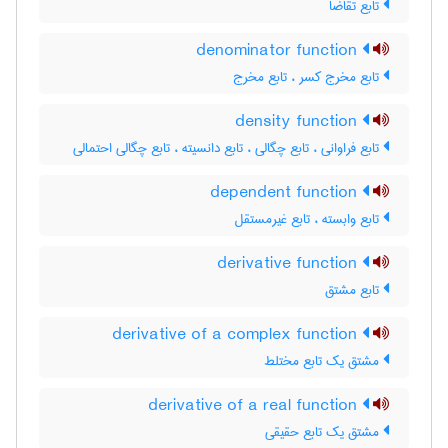
تابع تقاضا
denominator function
تابع مخرج کسر ، تابع مخرج
density function
تابع فراوانی ، تابع چگالی ، تابع دانسیته ، تابع چگالی احتمالی
dependent function
تابع وابسته ، تابع غیرمستقل
derivative function
تابع مشتق
derivative of a complex function
مشتق یک تابع مختلط
derivative of a real function
مشتق یک تابع حقیقی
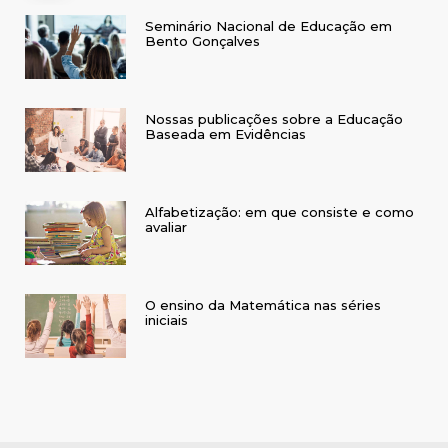
Seminário Nacional de Educação em
Bento Gonçalves
Nossas publicações sobre a Educação
Baseada em Evidências
Alfabetização: em que consiste e como
avaliar
O ensino da Matemática nas séries
iniciais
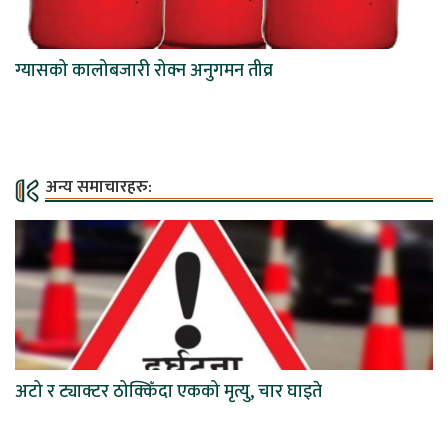
ग्यासको कालोबजारी रोक्न अनुगमन तीव्र
अन्य समाचारहरु:
अटो र ट्याक्टर ठोक्किँदा एकको मृत्यु, चार घाइते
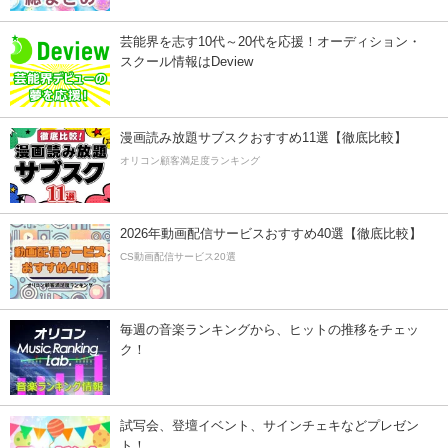
芸能界を志す10代～20代を応援！オーディション・
スクール情報はDeview
漫画読み放題サブスクおすすめ11選【徹底比較】
オリコン顧客満足度ランキング
2026年動画配信サービスおすすめ40選【徹底比較】
CS動画配信サービス20選
毎週の音楽ランキングから、ヒットの推移をチェッ
ク！
試写会、登壇イベント、サインチェキなどプレゼン
ト！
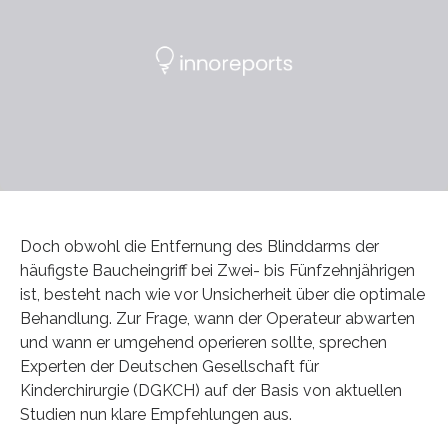
Doch obwohl die Entfernung des Blinddarms der
häufigste Baucheingriff bei Zwei- bis Fünfzehnjährigen
ist, besteht nach wie vor Unsicherheit über die optimale
Behandlung. Zur Frage, wann der Operateur abwarten
und wann er umgehend operieren sollte, sprechen
Experten der Deutschen Gesellschaft für
Kinderchirurgie (DGKCH) auf der Basis von aktuellen
Studien nun klare Empfehlungen aus.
_ _ _ _ _
Your goal:
Retype all of the text in the data above, keeping every line and character the same, and leave the pictures out of your answer.

Reply:
تابع تقاضا
denominator function
تابع مخرج کسر ، تابع مخرج
density function
تابع فراوانی ، تابع چگالی ، تابع دانسیته ، تابع چگالی احتمالی
dependent function
تابع وابسته ، تابع غیرمستقل
derivative function
تابع مشتق
derivative of a complex function
مشتق یک تابع مختلط
derivative of a real function
مشتق یک تابع حقیقی
Seminário Nacional de Educação em
Bento Gonçalves
Nossas publicações sobre a Educação
Baseada em Evidências
Alfabetização: em que consiste e como
avaliar
O ensino da Matemática nas séries
iniciais
ग्यासको कालोबजारी रोक्न अनुगमन तीव्र
अन्य समाचारहरु:
अटो र ट्याक्टर ठोक्किँदा एकको मृत्यु, चार घाइते
芸能界を志す10代～20代を応援！オーディション・
スクール情報はDeview
漫画読み放題サブスクおすすめ11選【徹底比較】
オリコン顧客満足度ランキング
2026年動画配信サービスおすすめ40選【徹底比較】
CS動画配信サービス20選
毎週の音楽ランキングから、ヒットの推移をチェッ
ク！
試写会、登壇イベント、サインチェキなどプレゼン
ト！
Doch obwohl die Entfernung des Blinddarms der
häufigste Baucheingriff bei Zwei- bis Fünfzehnjährigen
ist, besteht nach wie vor Unsicherheit über die optimale
Behandlung. Zur Frage, wann der Operateur abwarten
und wann er umgehend operieren sollte, sprechen
Experten der Deutschen Gesellschaft für
Kinderchirurgie (DGKCH) auf der Basis von aktuellen
Studien nun klare Empfehlungen aus.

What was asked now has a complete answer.